Reproduce each line of the following entries verbatim, omitting the pictures from your answer.

--- START OF DATA SHOWN ---

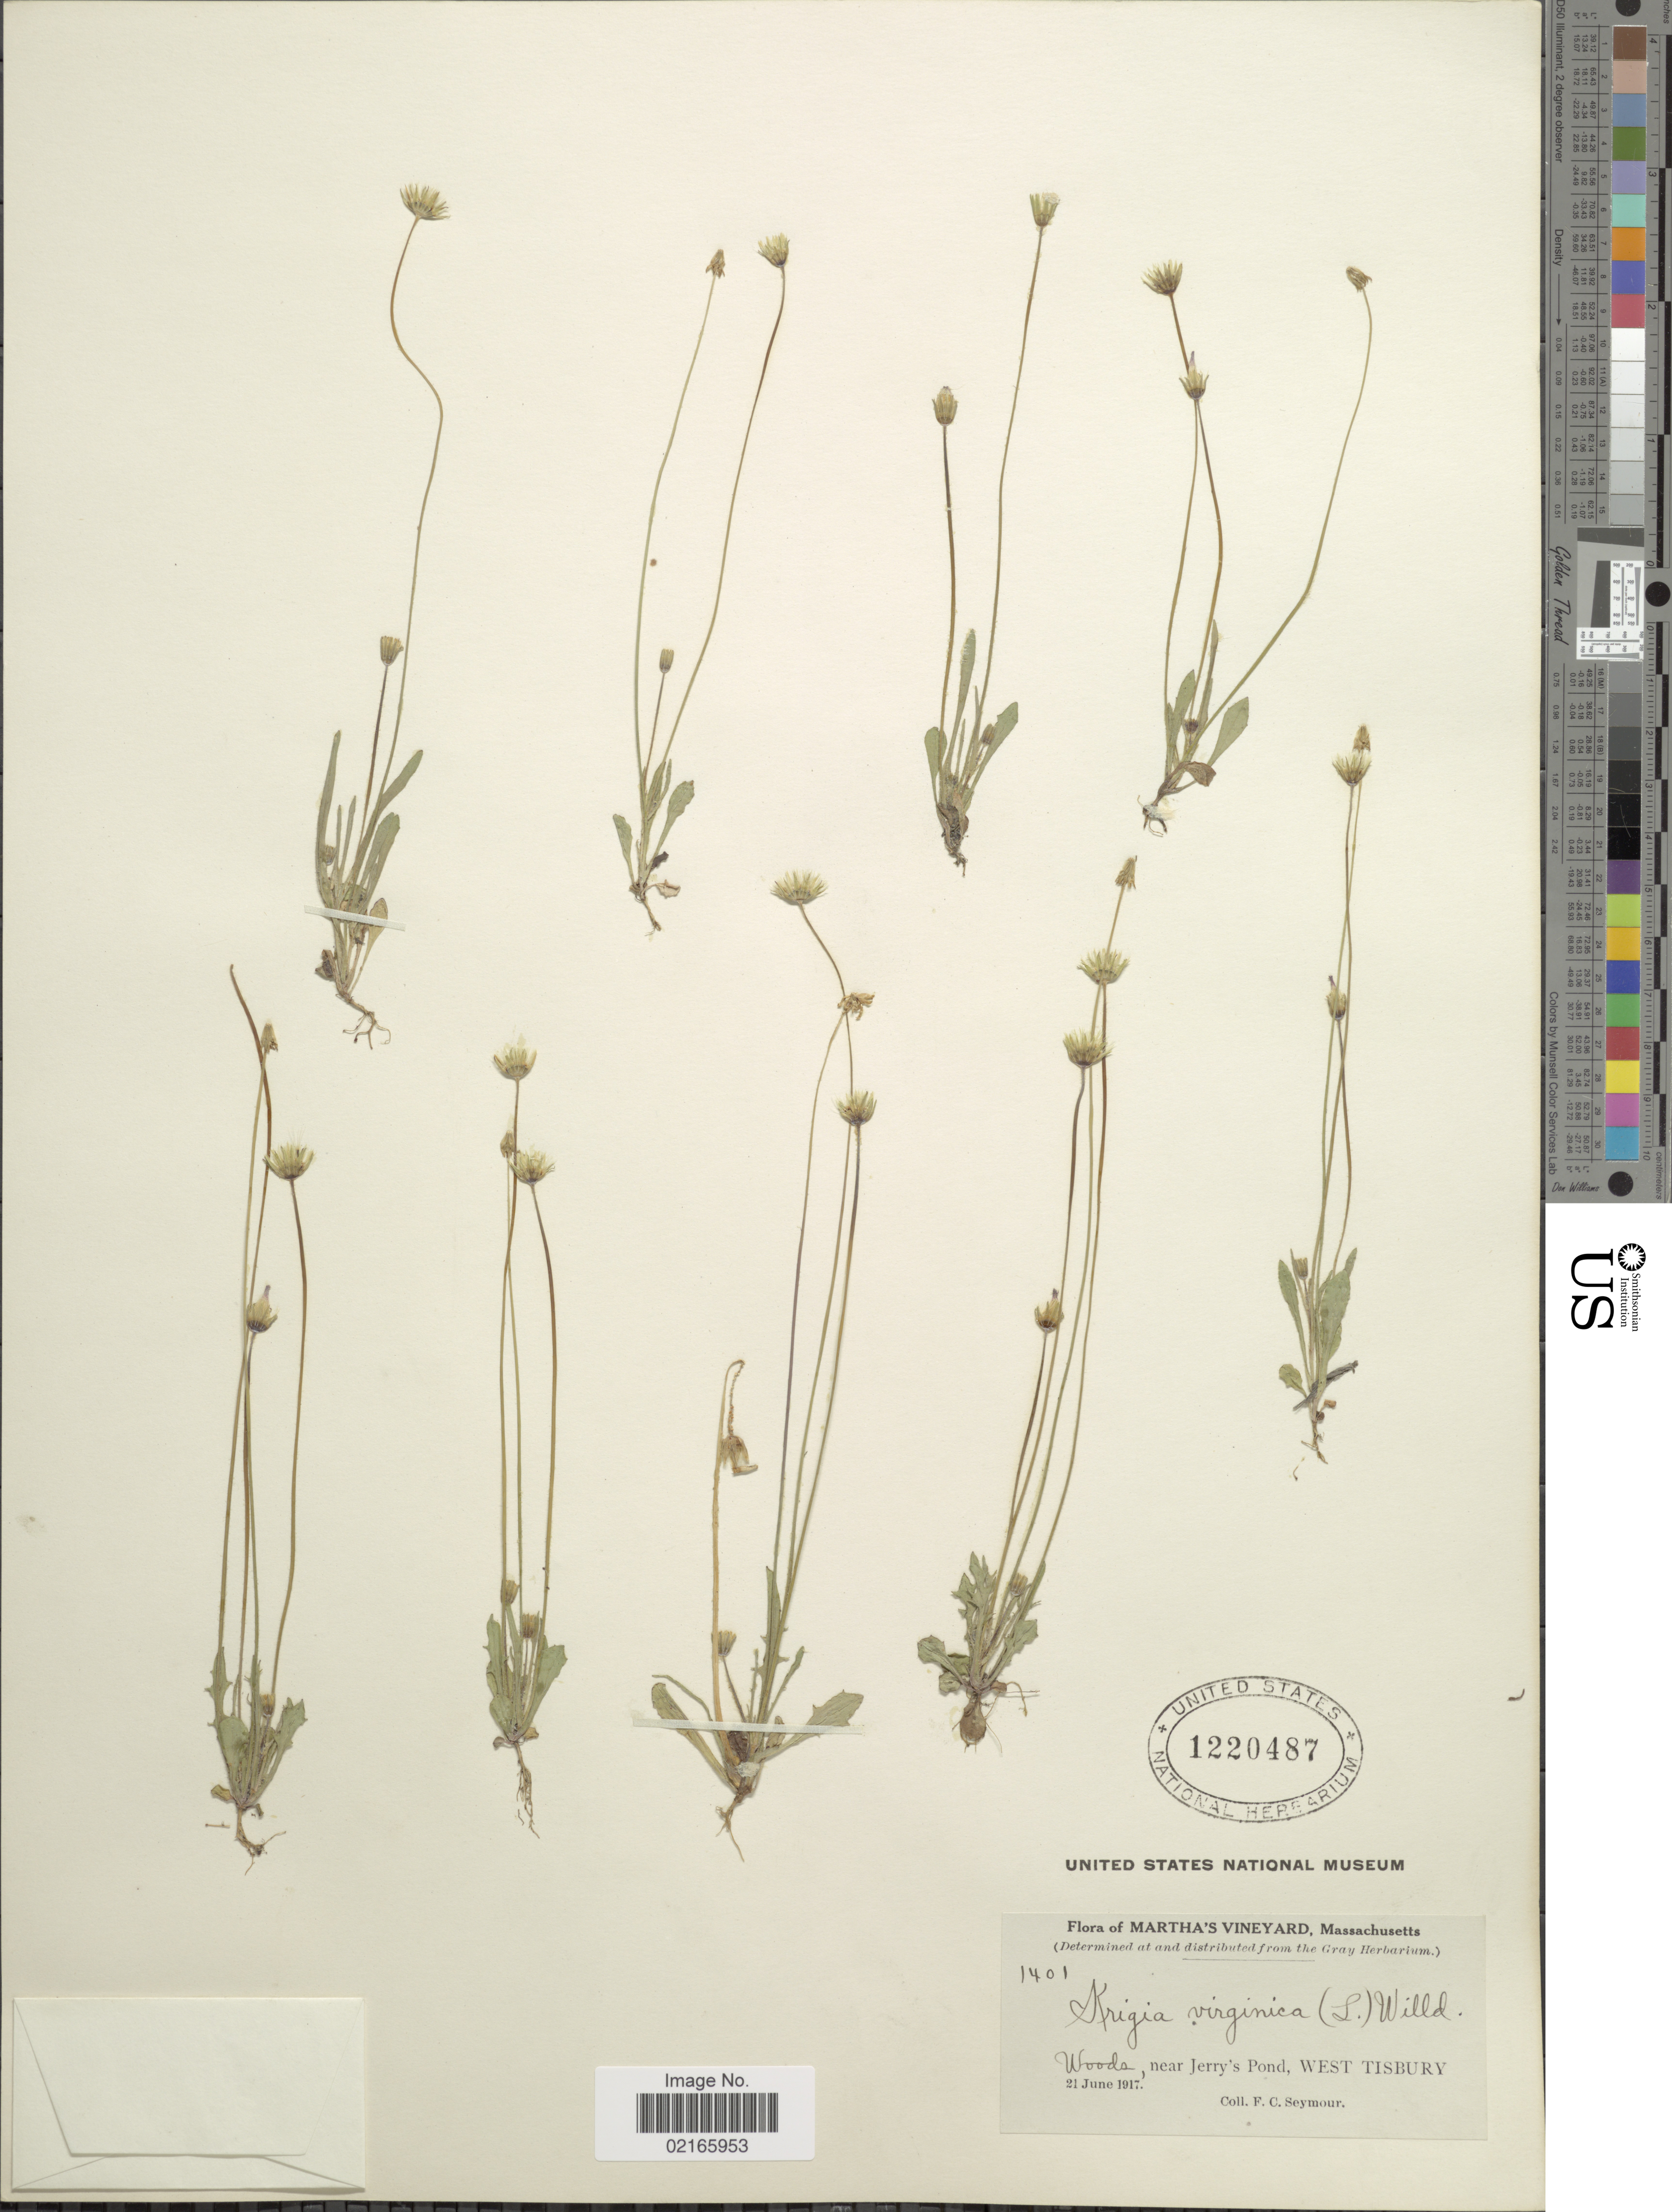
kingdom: Plantae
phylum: Tracheophyta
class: Magnoliopsida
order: Asterales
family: Asteraceae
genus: Krigia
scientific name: Krigia virginica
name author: (L.) Willd.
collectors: F. C. Seymour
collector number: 1401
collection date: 1917-06-21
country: United States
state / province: Massachusetts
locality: Martha's Vineyard, woods, near Jerry's Pond, West Tisbury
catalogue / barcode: US 1220487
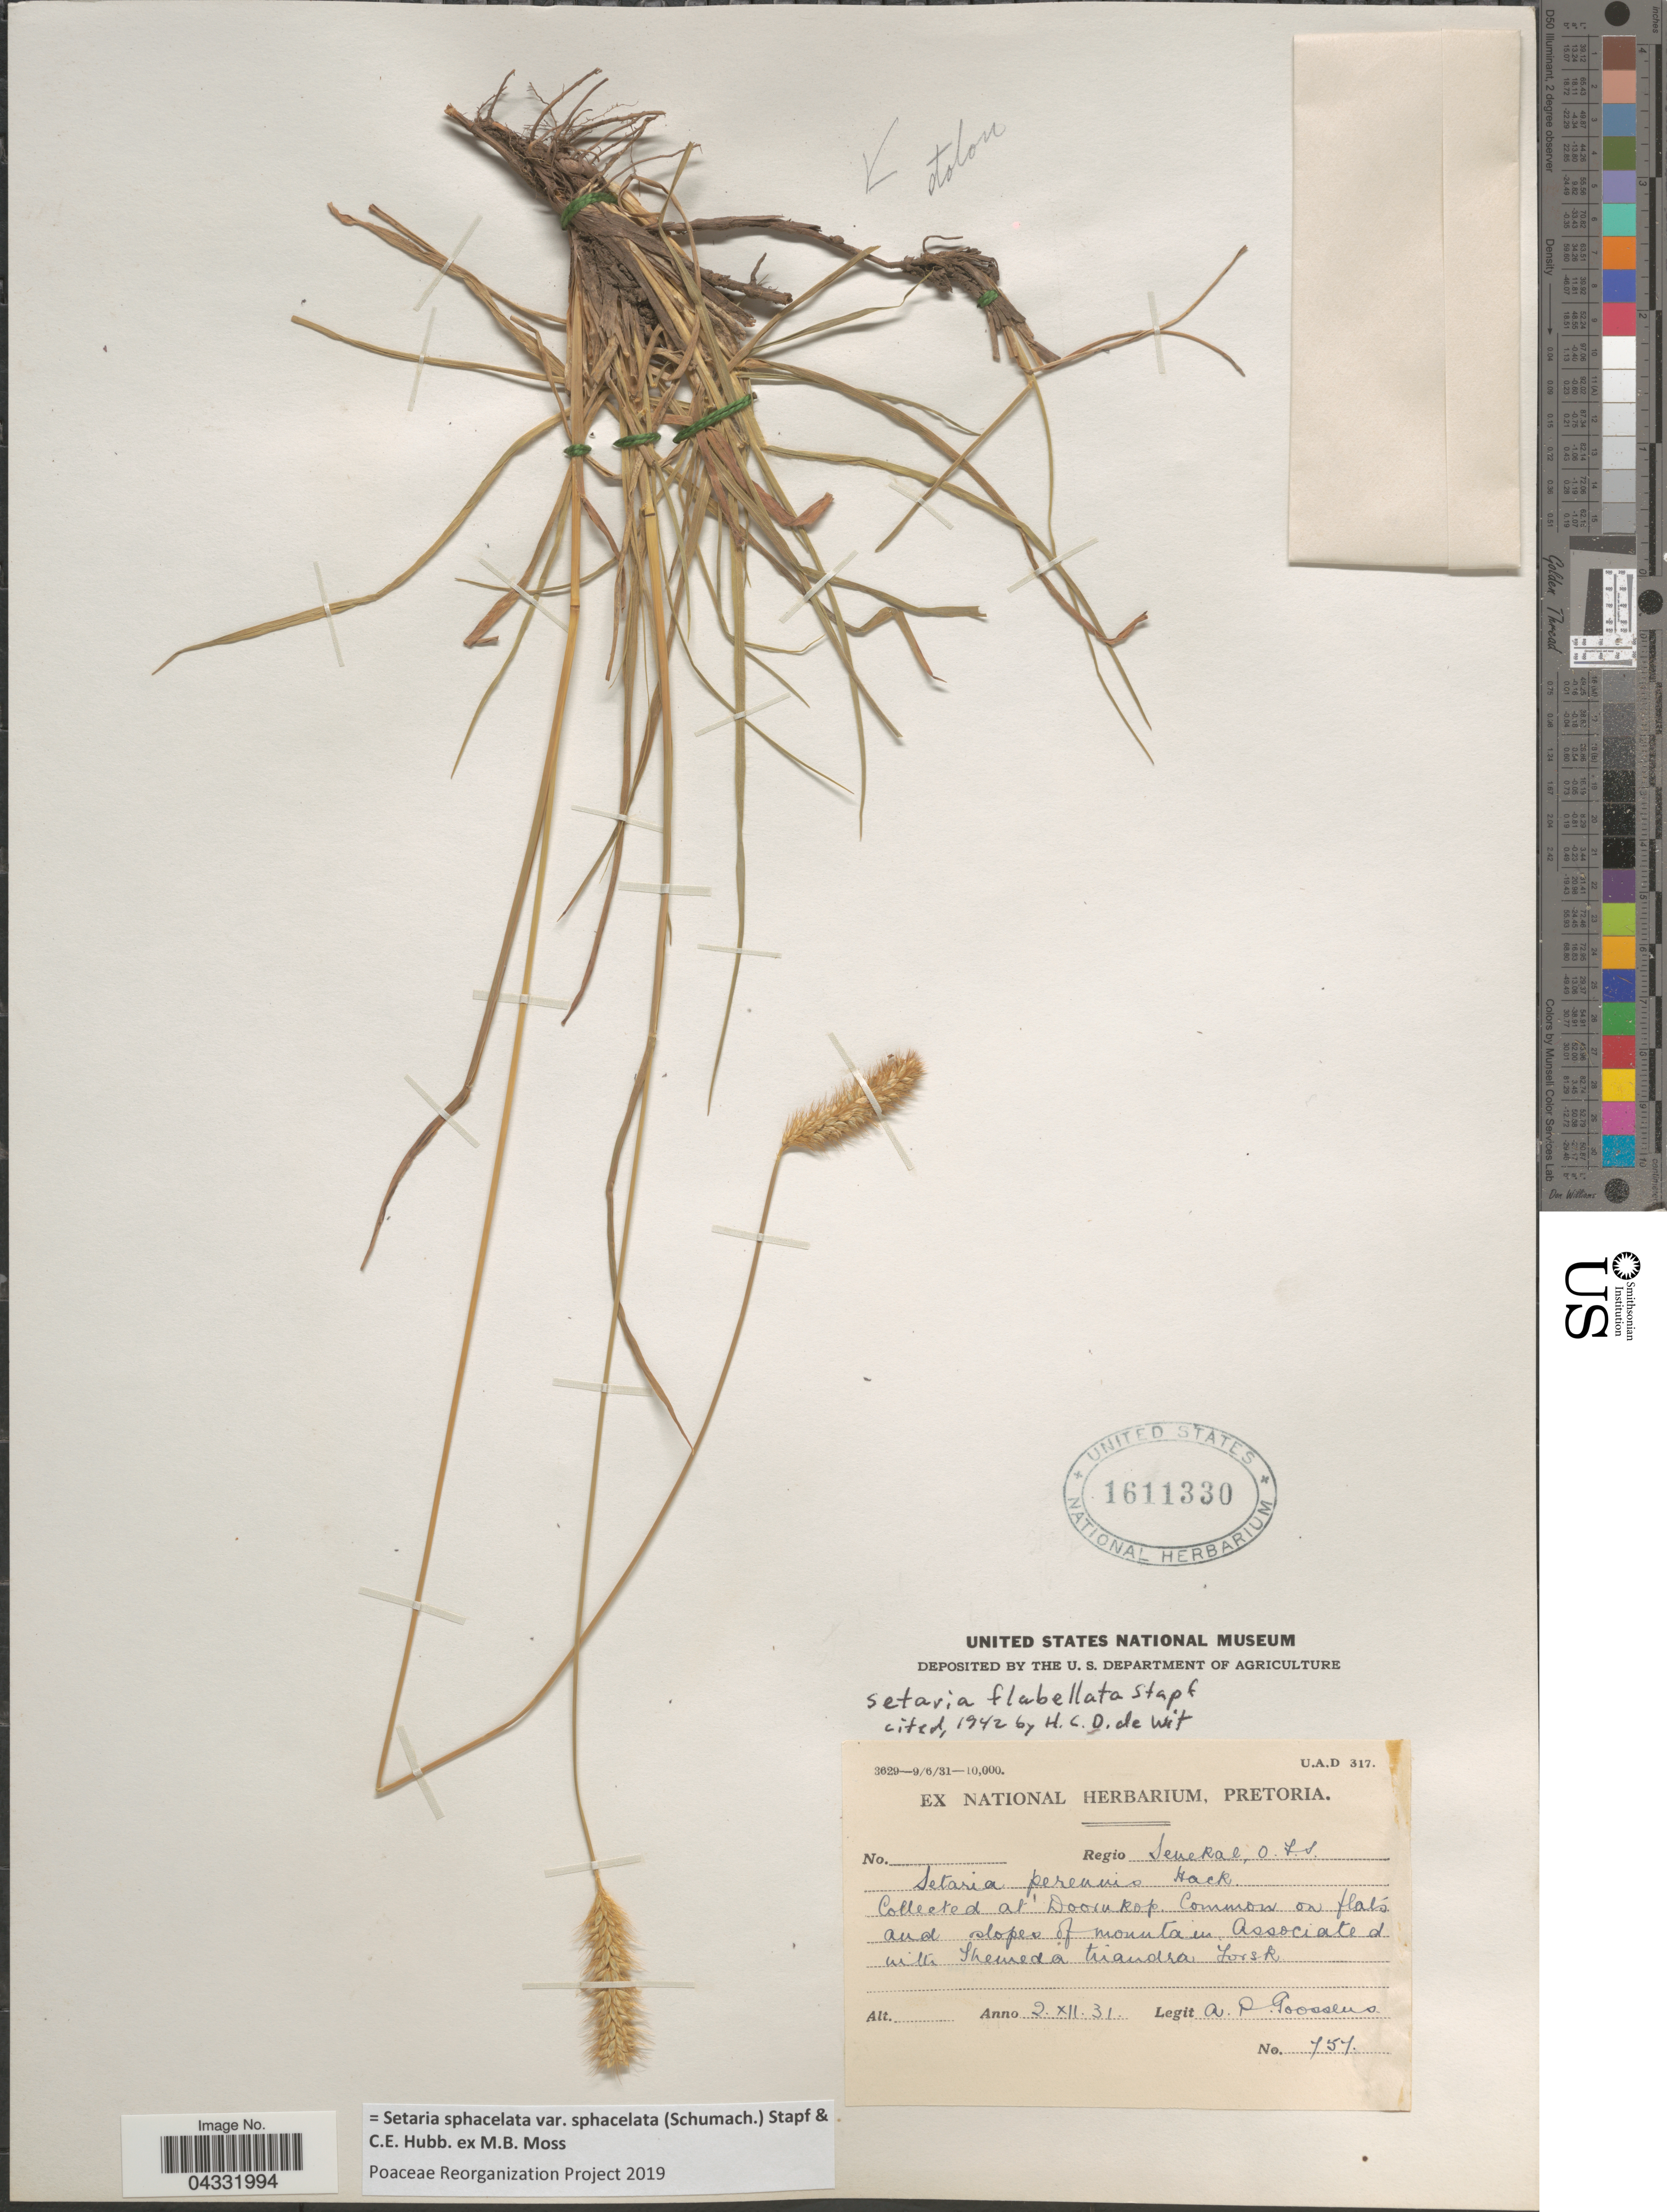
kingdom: Plantae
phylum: Tracheophyta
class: Liliopsida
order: Poales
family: Poaceae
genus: Setaria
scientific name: Setaria sphacelata var. sphacelata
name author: (Schumach.) Stapf & C. E. Hubb. ex M.B. Moss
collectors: A. P. G. Goossens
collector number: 757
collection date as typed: Transcribed d/m/y: 2/12/31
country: South Africa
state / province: Free State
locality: Regio Senekal, O.F.S. Doornkop.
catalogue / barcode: US 1611330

--- END OF DATA SHOWN ---

◆ EXERCISE RESULT:
kingdom: Plantae
phylum: Tracheophyta
class: Magnoliopsida
order: Asterales
family: Asteraceae
genus: Krigia
scientific name: Krigia virginica
name author: (L.) Willd.
collectors: F. C. Seymour
collector number: 1401
collection date: 1917-06-21
country: United States
state / province: Massachusetts
locality: Martha's Vineyard, woods, near Jerry's Pond, West Tisbury
catalogue / barcode: US 1220487
kingdom: Plantae
phylum: Tracheophyta
class: Liliopsida
order: Poales
family: Poaceae
genus: Setaria
scientific name: Setaria sphacelata var. sphacelata
name author: (Schumach.) Stapf & C. E. Hubb. ex M.B. Moss
collectors: A. P. G. Goossens
collector number: 757
collection date as typed: Transcribed d/m/y: 2/12/31
country: South Africa
state / province: Free State
locality: Regio Senekal, O.F.S. Doornkop.
catalogue / barcode: US 1611330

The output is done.